Nagra Plunkett, Staff Reporter

MARTIN
WESTERN BUREAU:
LOCAL HOTEL and tourism interests say that while they provide a ready and highly-developed market for agricultural produce, farmers are not sufficiently prepared to capitalise on the lucrative opportunities that exist.
"The tourism sector needs reliable suppliers of agricultural produce that meet international standards," said Horace Peterkin, president of the Jamaica Hotel and Tourist Association (JHTA) and general manager of Sandals Montego Bay.
"We have taken steps, through our relationship with the Mafoota Farmers Cooperative in St. James, to acquire quality produce, but that only satisfies about 10 per cent of our total needs."
He was speaking at a Gleaner Editors' Forum on agriculture and tourism at the newspaper's Montego Bay offices yesterday.
While acknowledging that there was not a general thrust to have the initiative adopted by other properties, Mr. Peterkin disclosed that Sunset Beach Hotel and Holiday Inn Sunspree Resort in Montego Bay have followed their example.
LIMITED ACCESS
Trevor Martin, regional zonal director in the Rural Agricultural Development Authority (RADA), in addressing the forum, said that farmers were unable to tap into the tourist market because of limited access to land, irrigation, capital and improper marketing practices, among other factors.

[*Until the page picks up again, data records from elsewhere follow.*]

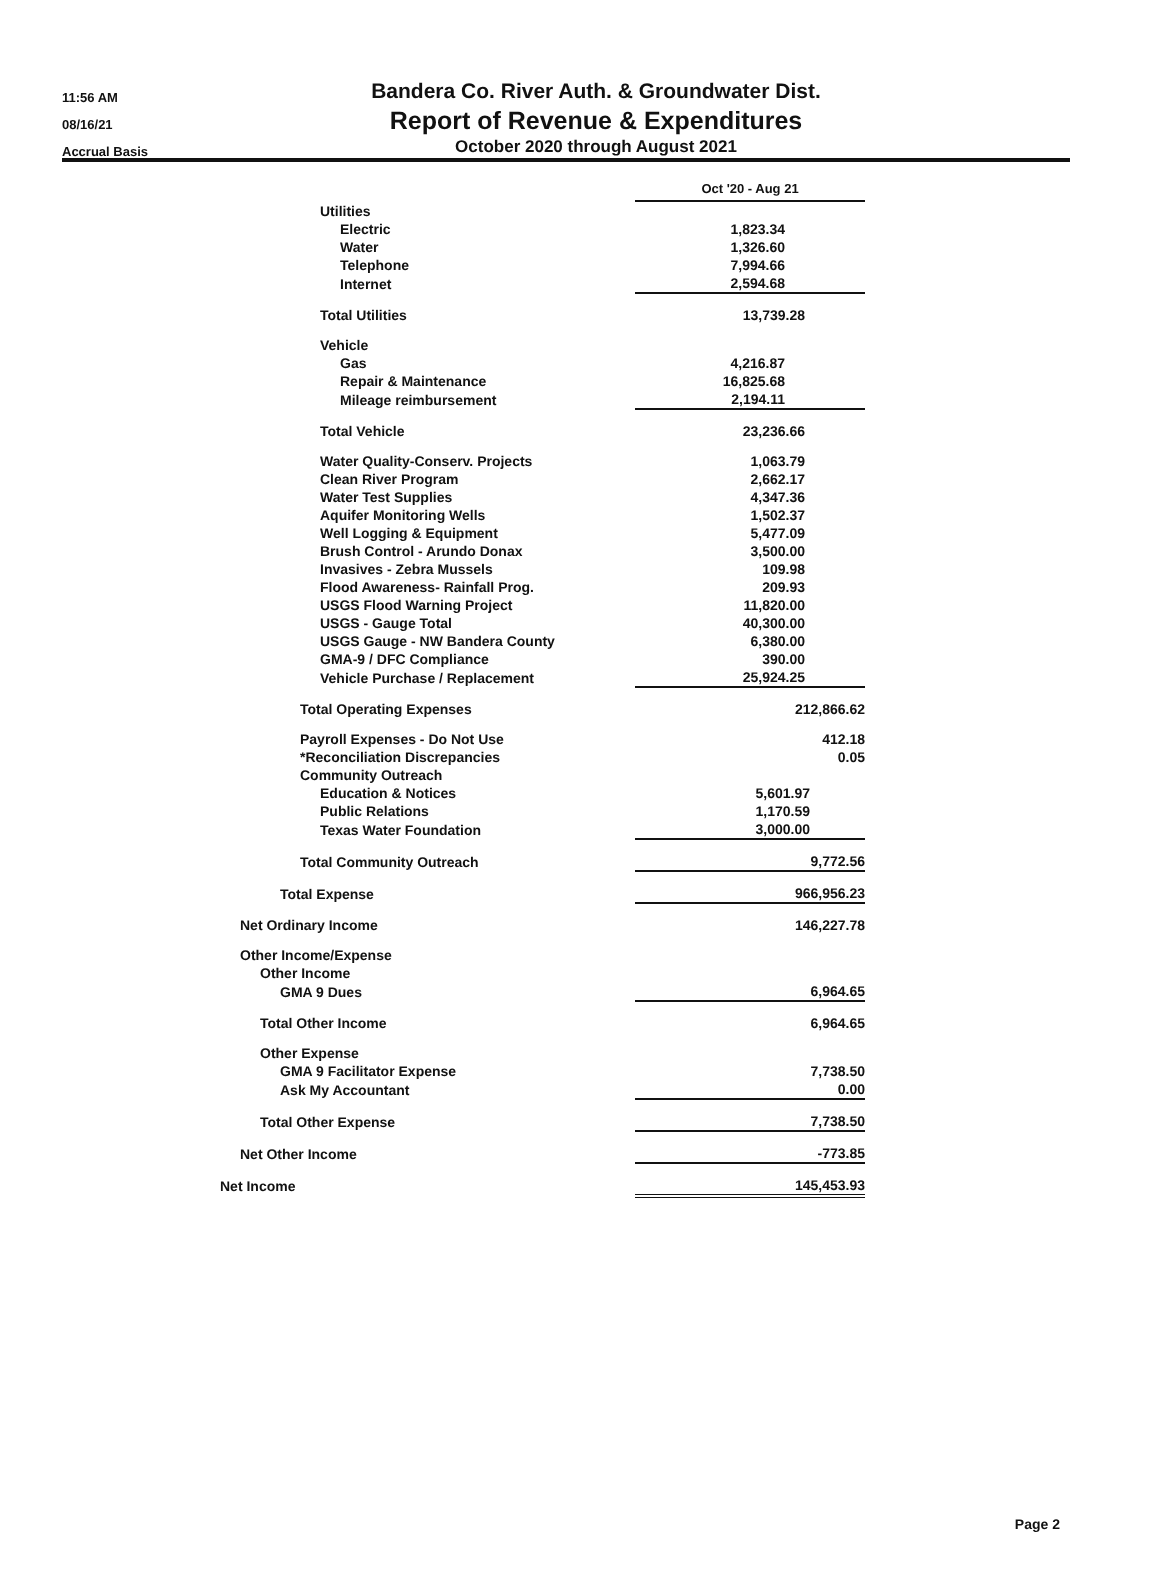11:56 AM
08/16/21
Accrual Basis
Bandera Co. River Auth. & Groundwater Dist.
Report of Revenue & Expenditures
October 2020 through August 2021
| | Oct '20 - Aug 21 | |
| Utilities | | |
| Electric | 1,823.34 | |
| Water | 1,326.60 | |
| Telephone | 7,994.66 | |
| Internet | 2,594.68 | |
| Total Utilities | 13,739.28 | |
| Vehicle | | |
| Gas | 4,216.87 | |
| Repair & Maintenance | 16,825.68 | |
| Mileage reimbursement | 2,194.11 | |
| Total Vehicle | 23,236.66 | |
| Water Quality-Conserv. Projects | 1,063.79 | |
| Clean River Program | 2,662.17 | |
| Water Test Supplies | 4,347.36 | |
| Aquifer Monitoring Wells | 1,502.37 | |
| Well Logging & Equipment | 5,477.09 | |
| Brush Control - Arundo Donax | 3,500.00 | |
| Invasives - Zebra Mussels | 109.98 | |
| Flood Awareness- Rainfall Prog. | 209.93 | |
| USGS Flood Warning Project | 11,820.00 | |
| USGS - Gauge Total | 40,300.00 | |
| USGS Gauge - NW Bandera County | 6,380.00 | |
| GMA-9 / DFC Compliance | 390.00 | |
| Vehicle Purchase / Replacement | 25,924.25 | |
| Total Operating Expenses | 212,866.62 | |
| Payroll Expenses - Do Not Use | 412.18 | |
| *Reconciliation Discrepancies | 0.05 | |
| Community Outreach | | |
| Education & Notices | 5,601.97 | |
| Public Relations | 1,170.59 | |
| Texas Water Foundation | 3,000.00 | |
| Total Community Outreach | 9,772.56 | |
| Total Expense | 966,956.23 | |
| Net Ordinary Income | 146,227.78 | |
| Other Income/Expense | | |
| Other Income | | |
| GMA 9 Dues | 6,964.65 | |
| Total Other Income | 6,964.65 | |
| Other Expense | | |
| GMA 9 Facilitator Expense | 7,738.50 | |
| Ask My Accountant | 0.00 | |
| Total Other Expense | 7,738.50 | |
| Net Other Income | -773.85 | |
| Net Income | 145,453.93 | |
Page 2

"Market is not the problem ... to have this linkage we have to think about infusing quite a bit of capital into the operations of the small farmer, so that he is in a position to meet the demands and the conditionalities of the tourism sector," Mr. Martin
contended.
"Collectively there are billions of dollars out there, so we do not have to look for the market. But there are certain things that we have to do to access the market," he said. "A farmer, by his own feelings, says he knows a place that will take his produce. He plants and then seeks the market after, that is not good enough."